Quantum-dot Photovoltaics

This PV solar cell design uses quantum dots (semiconductor nanocrystals) as the absorbing PV material instead of bulk materials such as silicon, copper indium gallium selenide (CIGS), or cadmium telluride (CdTe). The distinctive feature of this technology are the tunable bandgaps. While the conventional bulk materials have fixed bandgaps, quantum-dot cell bangaps are tunable across a wide range of energy levels by varying the size of the quantum dots. The bandgap can be changed without changing the material or the construction techniques. This property makes the quantum-dot technology attractive for multi-junction solar cells. The quantum dots can be used as one junction in a multi-junction cell, capturing additional solar energy that is usually lost as heat. Lower bandgaps are more suitable to generate electricity from photons with lower energy (and vice versa). Although this technology has been identified as a key future technology for the solar industry, quantum dot solar cells are not yet commercially viable on the mass scale, mostly because of the low efficiency, which can reach only 8%. However the efficiency is not the only parameter determining the cost efficiency.

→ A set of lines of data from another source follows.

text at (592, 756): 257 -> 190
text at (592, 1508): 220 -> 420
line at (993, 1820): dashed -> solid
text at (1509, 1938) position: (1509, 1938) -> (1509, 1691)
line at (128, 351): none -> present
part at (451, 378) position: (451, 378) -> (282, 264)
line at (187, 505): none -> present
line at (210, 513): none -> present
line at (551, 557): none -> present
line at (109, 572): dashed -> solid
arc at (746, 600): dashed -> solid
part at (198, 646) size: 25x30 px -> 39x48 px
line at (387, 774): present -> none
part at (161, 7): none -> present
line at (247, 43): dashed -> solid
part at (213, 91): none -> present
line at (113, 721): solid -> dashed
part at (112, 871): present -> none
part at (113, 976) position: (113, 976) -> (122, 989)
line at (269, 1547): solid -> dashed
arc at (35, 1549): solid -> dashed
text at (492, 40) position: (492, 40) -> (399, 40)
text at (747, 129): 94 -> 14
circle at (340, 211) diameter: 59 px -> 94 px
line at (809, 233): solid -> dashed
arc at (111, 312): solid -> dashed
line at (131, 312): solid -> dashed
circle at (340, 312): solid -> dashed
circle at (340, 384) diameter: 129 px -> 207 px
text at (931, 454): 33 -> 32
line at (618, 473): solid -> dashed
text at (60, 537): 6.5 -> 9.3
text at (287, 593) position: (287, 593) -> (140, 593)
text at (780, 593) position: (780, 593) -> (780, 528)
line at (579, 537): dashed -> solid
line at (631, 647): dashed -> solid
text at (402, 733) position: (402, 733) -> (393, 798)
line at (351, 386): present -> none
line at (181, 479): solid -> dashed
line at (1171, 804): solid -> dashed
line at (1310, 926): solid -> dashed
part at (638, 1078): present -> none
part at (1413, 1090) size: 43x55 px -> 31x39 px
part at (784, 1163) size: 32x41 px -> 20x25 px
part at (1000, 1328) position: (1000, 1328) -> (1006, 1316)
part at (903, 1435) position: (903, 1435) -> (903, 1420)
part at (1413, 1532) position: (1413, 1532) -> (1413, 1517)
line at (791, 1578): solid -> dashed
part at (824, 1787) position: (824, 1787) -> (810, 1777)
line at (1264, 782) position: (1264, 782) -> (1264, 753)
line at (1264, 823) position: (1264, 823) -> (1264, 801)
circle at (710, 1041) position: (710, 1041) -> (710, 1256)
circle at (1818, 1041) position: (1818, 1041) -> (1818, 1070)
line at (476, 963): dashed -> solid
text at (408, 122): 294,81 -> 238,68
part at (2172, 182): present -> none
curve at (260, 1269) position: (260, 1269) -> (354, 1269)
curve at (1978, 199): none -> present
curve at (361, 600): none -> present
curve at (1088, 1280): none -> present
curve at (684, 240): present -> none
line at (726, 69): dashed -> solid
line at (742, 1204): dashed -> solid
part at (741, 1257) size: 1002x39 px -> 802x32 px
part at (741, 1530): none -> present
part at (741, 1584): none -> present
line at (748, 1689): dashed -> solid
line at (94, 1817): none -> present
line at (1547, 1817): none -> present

The quantum-dot design can be combined with important existing technologies, thus improving their efficiency. This feature opens the posibility for it to be a technology of the future.

Perovskite

The perovskite solar cell (PSC) type includes a perovskite structured compound (a hybrid organic-inorganic lead or tin halide-based material) as the light-harvesting active layer. The materials have high absorption coefficients, providing ultrathin films (approximately 500 nm) for complete visible solar spectrum absorption. Perovskite materials are cheap and simple to manufacture. When it comes to efficiency, PSC efficiencies have extremely increased - from 3.8% in 2009 to 25.2% in 2019 in a single-junction design source. When combined with silicon-based technology, an efficiency of 28.0% can be reached, higher than the maximum efficiency of single-junction silicon solar cells. Therefore, the perovskite solar technology is the fastest-advancing solar technology. Considering its efficiency, thin, lightweight design of modules, and low manufacturing costs, this cell type is commercially attractive as the future technology. Currently the main challenge for peroskite is its sensitivity to moisture. It degrades quickly and needs to be protected by a watertight seal.

Summary


Although the c-Si is the dominant solar PV technology for the time being, it does not have the potential to remain so forever. The presented emerging technologies have the potential to replace the c-Si in the long term. The most promising emerging technologies are provided in the table below. However, the leading countries should make an effort to develop the emerging PV technologies to their full potential.